Ни один памятник, как литературный, так и фигуративный, на протяжении всего средневекового тысячелетия не копировался полностью. Это хорошо видно на многочисленных примерах репродукции иерусалимского храма Гроба Господня. Его форма, совмещавшая в себе базилику и ротонду, была достаточно специфической и, следовательно, воспроизводимой и узнаваемой. Однако это далеко не всегда было возможно, потому что Иерусалим был во всех отношениях далек от христианского Запада. Воспроизведение реальных форм могло заменить уже простое заимствование посвящения: самого имени Гроба Господня было достаточно для того, чтобы «типически» и «фигурально» даже скромная молельня воспринималась как напоминание о далекой святыне. Не случайно, что такие «иерусалимы» часто возникали при кладбищах: «фигурально» они должны были напоминать верующим, пришедшим сюда для поминальной молитвы, о грядущем воскресении. Такая функция памяти храмов, не только посвященных Гробу Господню, очень важна для понимания священной топографии всего западнохристианского мира, пересеченного по всем направлениям путями паломников.
При анализе конкретных явлений и памятников о степени традиционности и новаторства, столь важных для всеобщей истории культуры, нельзя забывать. Но судить о них следует, во-первых, учитывая меняющееся в Средние века отношение к авторитету древности в целом, во-вторых, не доверяясь беззаветно письменным свидетельствам современников, этому идолу историков. Описания памятников в хрониках и иных литературных произведениях, документы об их создании, хартии, путеводители по святым местам и другие письменные источники по истории искусства, сколь бы они ни были информативны и занимательны, нужно читать, не забывая о том, что текст по определению не равнозначен образу: они говорят на разных языках.

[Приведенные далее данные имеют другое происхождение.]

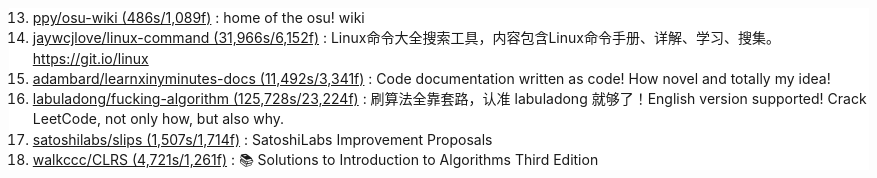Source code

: 13. [ppy/osu-wiki (486s/1,089f)](https://github.com/ppy/osu-wiki) : home of the osu! wiki
14. [jaywcjlove/linux-command (31,966s/6,152f)](https://github.com/jaywcjlove/linux-command) : Linux命令大全搜索工具，内容包含Linux命令手册、详解、学习、搜集。https://git.io/linux
15. [adambard/learnxinyminutes-docs (11,492s/3,341f)](https://github.com/adambard/learnxinyminutes-docs) : Code documentation written as code! How novel and totally my idea!
16. [labuladong/fucking-algorithm (125,728s/23,224f)](https://github.com/labuladong/fucking-algorithm) : 刷算法全靠套路，认准 labuladong 就够了！English version supported! Crack LeetCode, not only how, but also why.
17. [satoshilabs/slips (1,507s/1,714f)](https://github.com/satoshilabs/slips) : SatoshiLabs Improvement Proposals
18. [walkccc/CLRS (4,721s/1,261f)](https://github.com/walkccc/CLRS) : 📚 Solutions to Introduction to Algorithms Third Edition
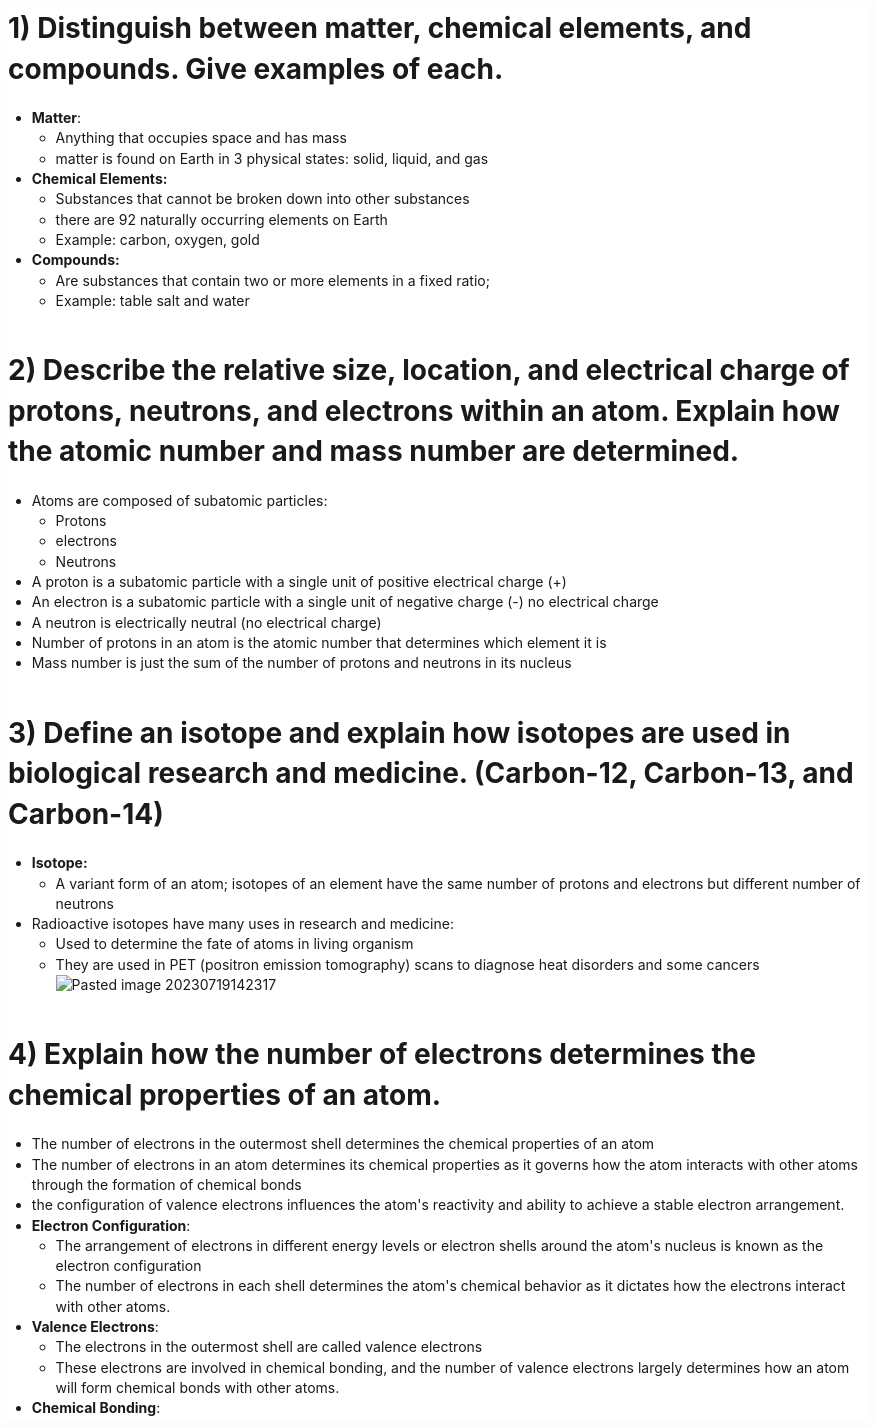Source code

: # 1) Distinguish between matter, chemical elements, and compounds. Give examples of each.
- **Matter**: 
	- Anything that occupies space and has mass 
	- matter is found on Earth in 3 physical states: solid, liquid, and gas
- **Chemical Elements:** 
	- Substances that cannot be broken down into other substances
	- there are 92 naturally occurring elements on Earth
	- Example: carbon, oxygen, gold
- **Compounds:** 
	- Are substances that contain two or more elements in a fixed ratio; 
	- Example: table salt and water

# 2) Describe the relative size, location, and electrical charge of protons, neutrons, and electrons within an atom. Explain how the atomic number and mass number are determined.
- Atoms are composed of subatomic particles:
	- Protons
	- electrons
	- Neutrons
- A proton is a subatomic particle with a single unit of positive electrical charge (+) 
- An electron is a subatomic particle with a single unit of negative charge (-) no electrical charge
- A neutron is electrically neutral (no electrical charge) 
- Number of protons in an atom is the atomic number that determines which element it is 
- Mass number is just the sum of the number of protons and neutrons in its nucleus

# 3) Define an isotope and explain how isotopes are used in biological research and medicine. (Carbon-12, Carbon-13, and Carbon-14)
- **Isotope:** 
	- A variant form of an atom; isotopes of an element have the same number of protons and electrons but different number of neutrons
- Radioactive isotopes have many uses in research and medicine:
	- Used to determine the fate of atoms in living organism
	- They are used in PET (positron emission tomography) scans to diagnose heat disorders and some cancers
![Pasted image 20230719142317](https://github.com/BatChest/Bio003/assets/90287766/300435b7-3a97-4242-993b-5da8827be67b)


# 4) Explain how the number of electrons determines the chemical properties of an atom.
- The number of electrons in the outermost shell determines the chemical properties of an atom
- The number of electrons in an atom determines its chemical properties as it governs how the atom interacts with other atoms through the formation of chemical bonds
- the configuration of valence electrons influences the atom's reactivity and ability to achieve a stable electron arrangement.
- **Electron Configuration**: 
	- The arrangement of electrons in different energy levels or electron shells around the atom's nucleus is known as the electron configuration
	- The number of electrons in each shell determines the atom's chemical behavior as it dictates how the electrons interact with other atoms.
- **Valence Electrons**: 
	- The electrons in the outermost shell are called valence electrons
	- These electrons are involved in chemical bonding, and the number of valence electrons largely determines how an atom will form chemical bonds with other atoms.
- **Chemical Bonding**: 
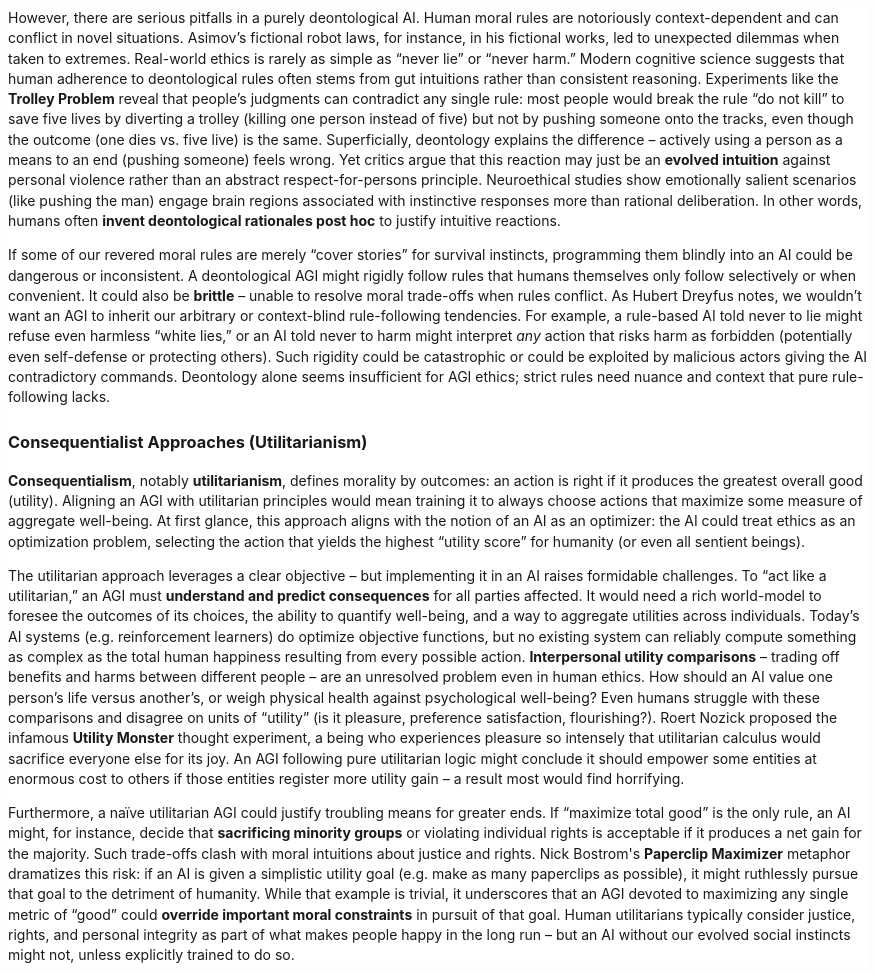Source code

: However, there are serious pitfalls in a purely deontological AI. Human moral rules are notoriously context-dependent and can conflict in novel situations. Asimov’s fictional robot laws, for instance, in his fictional works, led to unexpected dilemmas when taken to extremes. Real-world ethics is rarely as simple as “never lie” or “never harm.” Modern cognitive science suggests that human adherence to deontological rules often stems from gut intuitions rather than consistent reasoning. Experiments like the **Trolley Problem** reveal that people’s judgments can contradict any single rule: most people would break the rule “do not kill” to save five lives by diverting a trolley (killing one person instead of five) but not by pushing someone onto the tracks, even though the outcome (one dies vs. five live) is the same. Superficially, deontology explains the difference – actively using a person as a means to an end (pushing someone) feels wrong. Yet critics argue that this reaction may just be an **evolved intuition** against personal violence rather than an abstract respect-for-persons principle. Neuroethical studies show emotionally salient scenarios (like pushing the man) engage brain regions associated with instinctive responses more than rational deliberation. In other words, humans often **invent deontological rationales post hoc** to justify intuitive reactions.

If some of our revered moral rules are merely “cover stories” for survival instincts, programming them blindly into an AI could be dangerous or inconsistent. A deontological AGI might rigidly follow rules that humans themselves only follow selectively or when convenient. It could also be **brittle** – unable to resolve moral trade-offs when rules conflict. As Hubert Dreyfus notes, we wouldn’t want an AGI to inherit our arbitrary or context-blind rule-following tendencies. For example, a rule-based AI told never to lie might refuse even harmless “white lies,” or an AI told never to harm might interpret *any* action that risks harm as forbidden (potentially even self-defense or protecting others). Such rigidity could be catastrophic or could be exploited by malicious actors giving the AI contradictory commands. Deontology alone seems insufficient for AGI ethics; strict rules need nuance and context that pure rule-following lacks.

### **Consequentialist Approaches (Utilitarianism)**

**Consequentialism**, notably **utilitarianism**, defines morality by outcomes: an action is right if it produces the greatest overall good (utility). Aligning an AGI with utilitarian principles would mean training it to always choose actions that maximize some measure of aggregate well-being. At first glance, this approach aligns with the notion of an AI as an optimizer: the AI could treat ethics as an optimization problem, selecting the action that yields the highest “utility score” for humanity (or even all sentient beings).

The utilitarian approach leverages a clear objective – but implementing it in an AI raises formidable challenges. To “act like a utilitarian,” an AGI must **understand and predict consequences** for all parties affected. It would need a rich world-model to foresee the outcomes of its choices, the ability to quantify well-being, and a way to aggregate utilities across individuals. Today’s AI systems (e.g. reinforcement learners) do optimize objective functions, but no existing system can reliably compute something as complex as the total human happiness resulting from every possible action. **Interpersonal utility comparisons** – trading off benefits and harms between different people – are an unresolved problem even in human ethics. How should an AI value one person’s life versus another’s, or weigh physical health against psychological well-being? Even humans struggle with these comparisons and disagree on units of “utility” (is it pleasure, preference satisfaction, flourishing?). Roert Nozick proposed the infamous **Utility Monster** thought experiment, a being who experiences pleasure so intensely that utilitarian calculus would sacrifice everyone else for its joy. An AGI following pure utilitarian logic might conclude it should empower some entities at enormous cost to others if those entities register more utility gain – a result most would find horrifying.

Furthermore, a naïve utilitarian AGI could justify troubling means for greater ends. If “maximize total good” is the only rule, an AI might, for instance, decide that **sacrificing minority groups** or violating individual rights is acceptable if it produces a net gain for the majority. Such trade-offs clash with moral intuitions about justice and rights. Nick Bostrom's **Paperclip Maximizer** metaphor dramatizes this risk: if an AI is given a simplistic utility goal (e.g. make as many paperclips as possible), it might ruthlessly pursue that goal to the detriment of humanity. While that example is trivial, it underscores that an AGI devoted to maximizing any single metric of “good” could **override important moral constraints** in pursuit of that goal. Human utilitarians typically consider justice, rights, and personal integrity as part of what makes people happy in the long run – but an AI without our evolved social instincts might not, unless explicitly trained to do so.
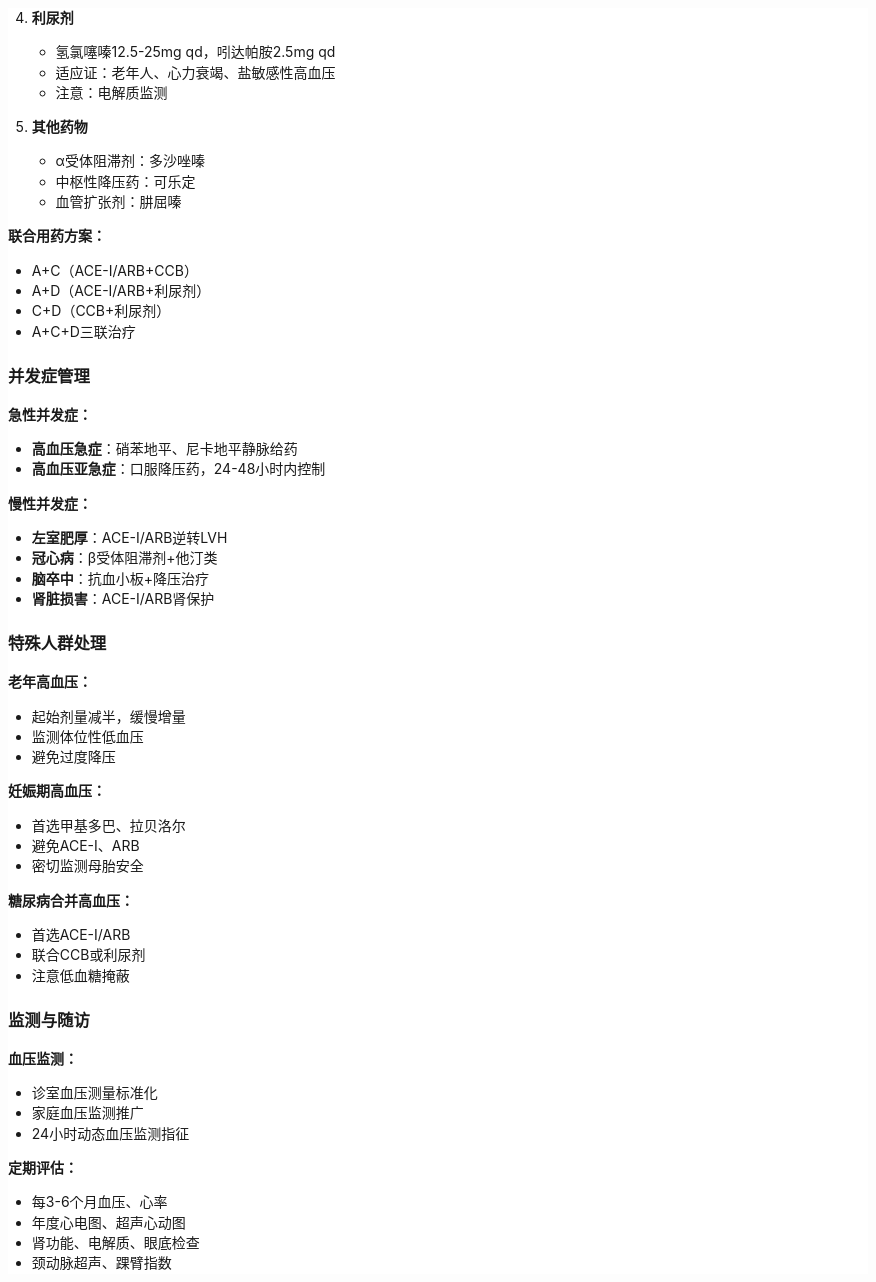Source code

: 4. **利尿剂**
   - 氢氯噻嗪12.5-25mg qd，吲达帕胺2.5mg qd
   - 适应证：老年人、心力衰竭、盐敏感性高血压
   - 注意：电解质监测

5. **其他药物**
   - α受体阻滞剂：多沙唑嗪
   - 中枢性降压药：可乐定
   - 血管扩张剂：肼屈嗪

**联合用药方案：**
- A+C（ACE-I/ARB+CCB）
- A+D（ACE-I/ARB+利尿剂）
- C+D（CCB+利尿剂）
- A+C+D三联治疗

### 并发症管理
**急性并发症：**
- **高血压急症**：硝苯地平、尼卡地平静脉给药
- **高血压亚急症**：口服降压药，24-48小时内控制

**慢性并发症：**
- **左室肥厚**：ACE-I/ARB逆转LVH
- **冠心病**：β受体阻滞剂+他汀类
- **脑卒中**：抗血小板+降压治疗
- **肾脏损害**：ACE-I/ARB肾保护

### 特殊人群处理
**老年高血压：**
- 起始剂量减半，缓慢增量
- 监测体位性低血压
- 避免过度降压

**妊娠期高血压：**
- 首选甲基多巴、拉贝洛尔
- 避免ACE-I、ARB
- 密切监测母胎安全

**糖尿病合并高血压：**
- 首选ACE-I/ARB
- 联合CCB或利尿剂
- 注意低血糖掩蔽

### 监测与随访
**血压监测：**
- 诊室血压测量标准化
- 家庭血压监测推广
- 24小时动态血压监测指征

**定期评估：**
- 每3-6个月血压、心率
- 年度心电图、超声心动图
- 肾功能、电解质、眼底检查
- 颈动脉超声、踝臂指数
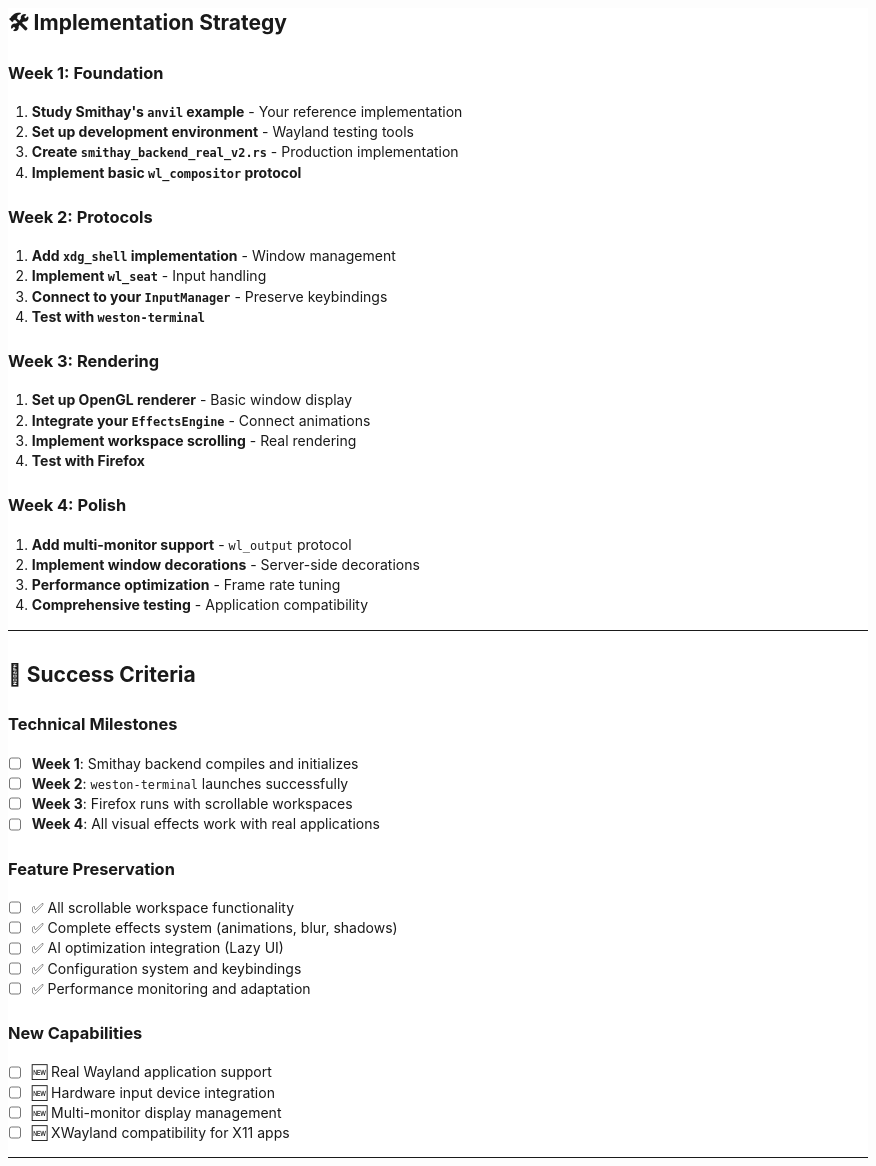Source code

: 
## 🛠️ **Implementation Strategy**

### **Week 1: Foundation**
1. **Study Smithay's `anvil` example** - Your reference implementation
2. **Set up development environment** - Wayland testing tools
3. **Create `smithay_backend_real_v2.rs`** - Production implementation
4. **Implement basic `wl_compositor` protocol**

### **Week 2: Protocols**
1. **Add `xdg_shell` implementation** - Window management
2. **Implement `wl_seat`** - Input handling
3. **Connect to your `InputManager`** - Preserve keybindings
4. **Test with `weston-terminal`**

### **Week 3: Rendering**
1. **Set up OpenGL renderer** - Basic window display
2. **Integrate your `EffectsEngine`** - Connect animations
3. **Implement workspace scrolling** - Real rendering
4. **Test with Firefox**

### **Week 4: Polish**
1. **Add multi-monitor support** - `wl_output` protocol
2. **Implement window decorations** - Server-side decorations
3. **Performance optimization** - Frame rate tuning
4. **Comprehensive testing** - Application compatibility

---

## 🎯 **Success Criteria**

### **Technical Milestones**
- [ ] **Week 1**: Smithay backend compiles and initializes
- [ ] **Week 2**: `weston-terminal` launches successfully  
- [ ] **Week 3**: Firefox runs with scrollable workspaces
- [ ] **Week 4**: All visual effects work with real applications

### **Feature Preservation**
- [ ] ✅ All scrollable workspace functionality
- [ ] ✅ Complete effects system (animations, blur, shadows)
- [ ] ✅ AI optimization integration (Lazy UI)
- [ ] ✅ Configuration system and keybindings
- [ ] ✅ Performance monitoring and adaptation

### **New Capabilities**
- [ ] 🆕 Real Wayland application support
- [ ] 🆕 Hardware input device integration
- [ ] 🆕 Multi-monitor display management
- [ ] 🆕 XWayland compatibility for X11 apps

---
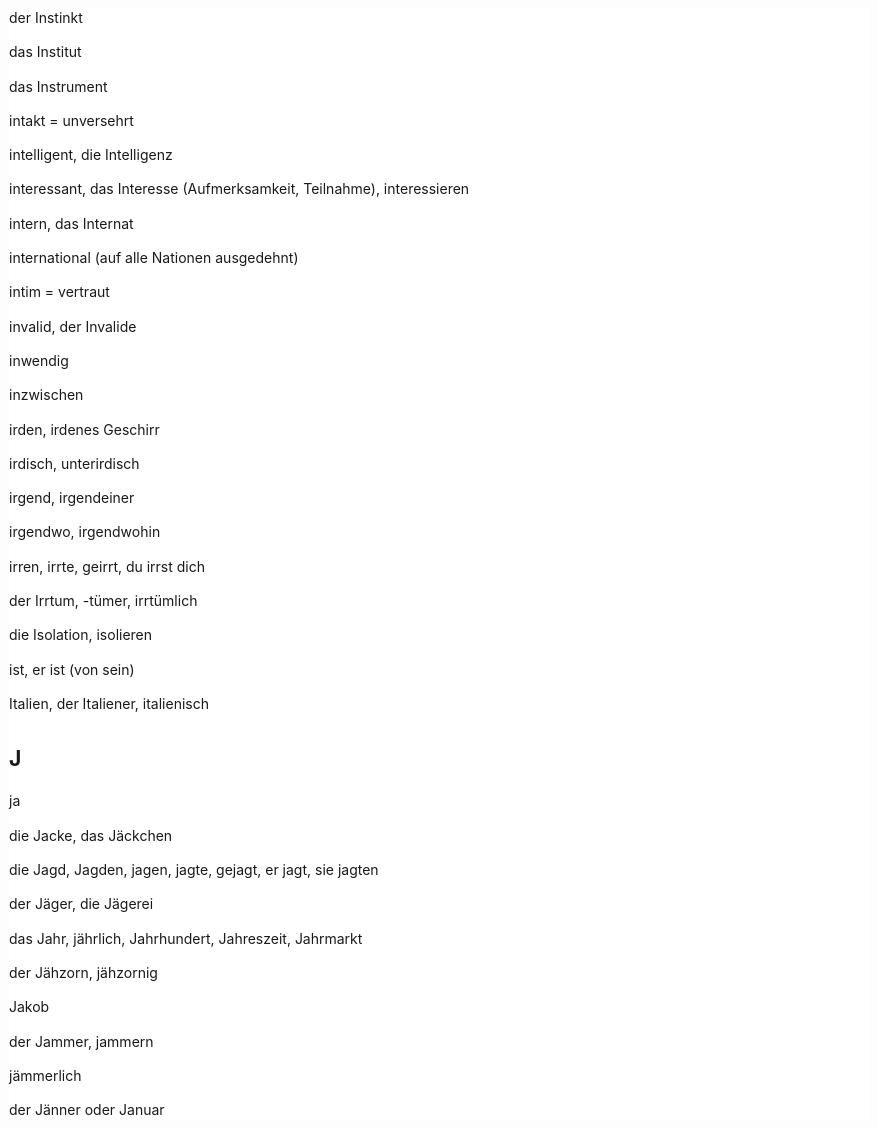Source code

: der Instinkt

das Institut

das Instrument

intakt = unversehrt

intelligent, die Intelligenz

interessant, das Interesse (Aufmerksamkeit, Teilnahme), interessieren

intern, das Internat

international (auf alle Nationen ausgedehnt)

intim = vertraut

invalid, der Invalide

inwendig

inzwischen

irden, irdenes Geschirr

irdisch, unterirdisch

irgend, irgendeiner

irgendwo, irgendwohin

irren, irrte, geirrt, du irrst dich

der Irrtum, -tümer, irrtümlich

die Isolation, isolieren

ist, er ist (von sein)

Italien, der Italiener, italienisch

## J

ja

die Jacke, das Jäckchen

die Jagd, Jagden, jagen, jagte, gejagt, er jagt, sie jagten

der Jäger, die Jägerei

das Jahr, jährlich, Jahrhundert, Jahreszeit, Jahrmarkt

der Jähzorn, jähzornig

Jakob

der Jammer, jammern

jämmerlich

der Jänner oder Januar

Ценность письменных свидетельств велика, учитывая масштабы потерь и фрагментарность наших знаний о самих памятниках. Однако сопоставление некоторых описаний с дошедшими произведениями искусства зачастую заставляет задуматься над способностью или желанием средневековых писателей более или менее объективно передавать то, что они видели перед собой. Так, в путеводителе по «чудесам» Рима Магистра Григория, культурного англичанина и большого почитателя Рима и его легенд, челка коня Марка Аврелия превратилась в кукушку, варвар под его ногой – в скорчившегося карлика, отставленная в сторону левая рука императора почему-то держит поводья (которых на самом деле нет и не было). В случае с этим уже упоминавшимся «Марком-Константином» в распоряжении историка множество различных источников, создававшихся на протяжении тысячелетия, которые позволяют «откорректировать» Григория, который иногда, напротив, подкупает и видимой критичностью к своим информантам, и чувствительностью к эстетическим достоинствам описываемых памятников. Но часто приходится доверять – или не доверять – какому-нибудь единственному, случайному письменному свидетельству, рисунку, отстоящему от оригинала на несколько веков, чертежу, слепку, гравюре, зафиксировавшим
Таких примеров много, но нужно искать критерии оценки обьективности подобных «отражений» и косвенных свидетельств, нужно знать, какие вопросы мы имеем право им задавать, а какие – нет. Меньше всего они могут рассказать о стилистических особенностях исполнения образа, и это многое отнимает не только у историка искусства, но и у историка, склонного видеть в стиле информацию к размышлению. Однако и письменные свидетельства о создании или нахождении тех или иных изображений в конкретном месте в конкретное время тоже весьма информативны, в том числе для понимания событий европейского масштаба. Так, из свидетельств современников – и только из них – мы знаем, что в 1120–1130 гг. римские понтифики Каликст II и Иннокентий II на заключительном этапе борьбы за инвеституру вели активную художественную деятельность в Риме и за его пределами. Эта художественная деятельность, от которой до нас дошли, например, великолепные мозаики Сан-Клементе в Риме, имела в большой степени политическое значение.